Are the teamviewer safety approaches good for simple remote support?
I'm deploying a web-based ERP system for a customer, such that both the server and the client machines will be inside the customer's intranet. I was advised in another question not to use TeamViewer to access the server, using more secure means instead, and so did I. But now I'm concerned about whether or not TeamViewer would be appropriate for the client machines, which are not "special" to this system in particular, but nonetheless I don't want to lower their current security, nor do I want to compromise the computer on my end.
My question, then, is whether or not TeamViewer is "good enough" for simple remote desktop support, where it will be used simply to assist the users in the usage of the system, and whether or not I must take additional measures (like changing the default settings, changing the firewall, etc) to reach a satisfactory level or security.
Some details:
I already read the company's security statement and in my non-expert opinion all's fine. However, this answer in that other question has put me in doubt. After some research, UPnP in particular does not worry me anymore, since the feature that uses it - DirectIn - is disabled by default. But I wonder if there are more things I should be aware of that's not covered in that document.
The Wikipedia article about TeamViewer says the Linux port uses Wine. AFAIK that doesn't affect its network security, is that correct?

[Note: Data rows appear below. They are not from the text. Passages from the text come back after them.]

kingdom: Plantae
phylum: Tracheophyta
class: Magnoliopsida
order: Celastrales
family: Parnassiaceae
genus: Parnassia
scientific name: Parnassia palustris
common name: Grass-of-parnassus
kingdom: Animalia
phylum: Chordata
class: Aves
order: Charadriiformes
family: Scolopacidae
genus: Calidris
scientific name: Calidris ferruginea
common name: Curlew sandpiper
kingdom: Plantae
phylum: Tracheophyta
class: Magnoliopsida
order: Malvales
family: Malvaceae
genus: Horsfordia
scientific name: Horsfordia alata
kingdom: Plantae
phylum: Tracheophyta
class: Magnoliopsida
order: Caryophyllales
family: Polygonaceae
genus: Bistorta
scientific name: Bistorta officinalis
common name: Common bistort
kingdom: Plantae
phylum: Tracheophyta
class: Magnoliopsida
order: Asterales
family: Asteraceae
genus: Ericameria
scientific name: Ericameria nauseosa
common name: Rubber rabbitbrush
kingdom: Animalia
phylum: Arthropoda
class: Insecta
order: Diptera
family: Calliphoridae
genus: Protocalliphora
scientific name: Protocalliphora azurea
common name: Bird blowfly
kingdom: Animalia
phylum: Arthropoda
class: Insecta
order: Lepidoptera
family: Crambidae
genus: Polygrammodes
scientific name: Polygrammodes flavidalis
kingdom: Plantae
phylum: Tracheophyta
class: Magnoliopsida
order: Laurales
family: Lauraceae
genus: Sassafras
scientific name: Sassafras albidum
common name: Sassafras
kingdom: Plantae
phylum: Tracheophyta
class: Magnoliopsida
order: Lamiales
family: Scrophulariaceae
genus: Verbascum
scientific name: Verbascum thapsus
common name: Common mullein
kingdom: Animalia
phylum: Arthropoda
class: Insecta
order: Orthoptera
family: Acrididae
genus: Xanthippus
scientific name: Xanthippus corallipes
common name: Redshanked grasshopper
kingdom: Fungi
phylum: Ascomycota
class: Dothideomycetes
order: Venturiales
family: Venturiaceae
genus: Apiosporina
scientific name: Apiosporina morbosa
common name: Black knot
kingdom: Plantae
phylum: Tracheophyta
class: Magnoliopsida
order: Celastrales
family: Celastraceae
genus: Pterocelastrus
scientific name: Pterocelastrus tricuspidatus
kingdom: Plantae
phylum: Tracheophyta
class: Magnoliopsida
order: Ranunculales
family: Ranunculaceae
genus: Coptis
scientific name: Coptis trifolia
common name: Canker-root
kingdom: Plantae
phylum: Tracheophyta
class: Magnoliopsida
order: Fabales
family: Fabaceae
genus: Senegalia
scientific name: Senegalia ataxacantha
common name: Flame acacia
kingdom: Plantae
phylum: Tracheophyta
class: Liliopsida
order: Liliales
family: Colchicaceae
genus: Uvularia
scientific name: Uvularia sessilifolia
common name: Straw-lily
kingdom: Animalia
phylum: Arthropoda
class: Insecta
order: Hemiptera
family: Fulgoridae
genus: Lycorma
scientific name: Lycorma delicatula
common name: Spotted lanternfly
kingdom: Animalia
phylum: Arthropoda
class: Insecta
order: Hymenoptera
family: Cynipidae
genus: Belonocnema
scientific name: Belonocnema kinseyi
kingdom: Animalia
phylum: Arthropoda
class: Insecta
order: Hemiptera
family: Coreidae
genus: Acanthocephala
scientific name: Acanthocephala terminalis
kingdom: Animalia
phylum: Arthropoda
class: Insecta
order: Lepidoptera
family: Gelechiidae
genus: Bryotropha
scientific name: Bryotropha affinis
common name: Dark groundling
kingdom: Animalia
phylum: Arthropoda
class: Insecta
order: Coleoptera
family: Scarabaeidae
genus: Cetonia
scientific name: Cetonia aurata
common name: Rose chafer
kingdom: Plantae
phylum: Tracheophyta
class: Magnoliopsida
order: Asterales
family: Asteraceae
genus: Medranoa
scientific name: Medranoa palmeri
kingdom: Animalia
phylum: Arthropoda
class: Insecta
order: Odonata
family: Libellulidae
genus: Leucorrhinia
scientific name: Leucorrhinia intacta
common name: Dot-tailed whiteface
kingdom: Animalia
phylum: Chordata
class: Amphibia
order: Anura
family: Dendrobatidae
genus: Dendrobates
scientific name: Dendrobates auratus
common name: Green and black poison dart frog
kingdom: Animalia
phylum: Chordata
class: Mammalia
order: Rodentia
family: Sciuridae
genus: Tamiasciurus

Ultimately, the responsibility of securing my customers' networks is not mine, it's theirs. But I need to advise them about the possibilities of setting up this system, in particular because most of them are small-medium NGOs without any IT staff of their own. Often I won't be able to offer an "ideal" setup, but at least I wanna be able to give advice like: "if you're installing TeamViewer in this machine, you won't be able to do X, Y and Z in it, because I'll disable it"; or: "you can install TeamViewer in any regular machine you want, it's safe in its default configuration; only this one *points to server* is off-limits".
My choice of TeamViewer was solely because it was straightforward to install in both Windows and Linux machines, and it just works (its cost is accessible too). But I'm open to other suggestions. I'm low both in budget and specialised staff, so I'm going for the simpler tools, but I wanna make a conscious decision whatever that is.
Take a look at this teamviewer safety analysis. In short, it's definitely not secure on untrusted networks: https://www.optiv.com/blog/teamviewer-authentication-protocol-part-1-of-3
Conclusion: It is my recommendation that TeamViewer not be used on an untrusted network, or with the default password settings. TeamViewer does support increasing the password strength to a configurable length, and using alphanumeric passcodes, but it’s unlikely that casual users will have changed this setting.Keep in mind that there is a substantial attack surface in TeamViewer that needs more analysis such as the unauthenticated, plaintext communication between client to server (over 100 commands are supported and parsed on the client side), as well as many peer-to-peer commands, routed through the gateway server. Despite the danger to this much exposed attack surface, the risk is somewhat mitigated by an extensive use of std::string and std::vector instead of C-style strings and arrays.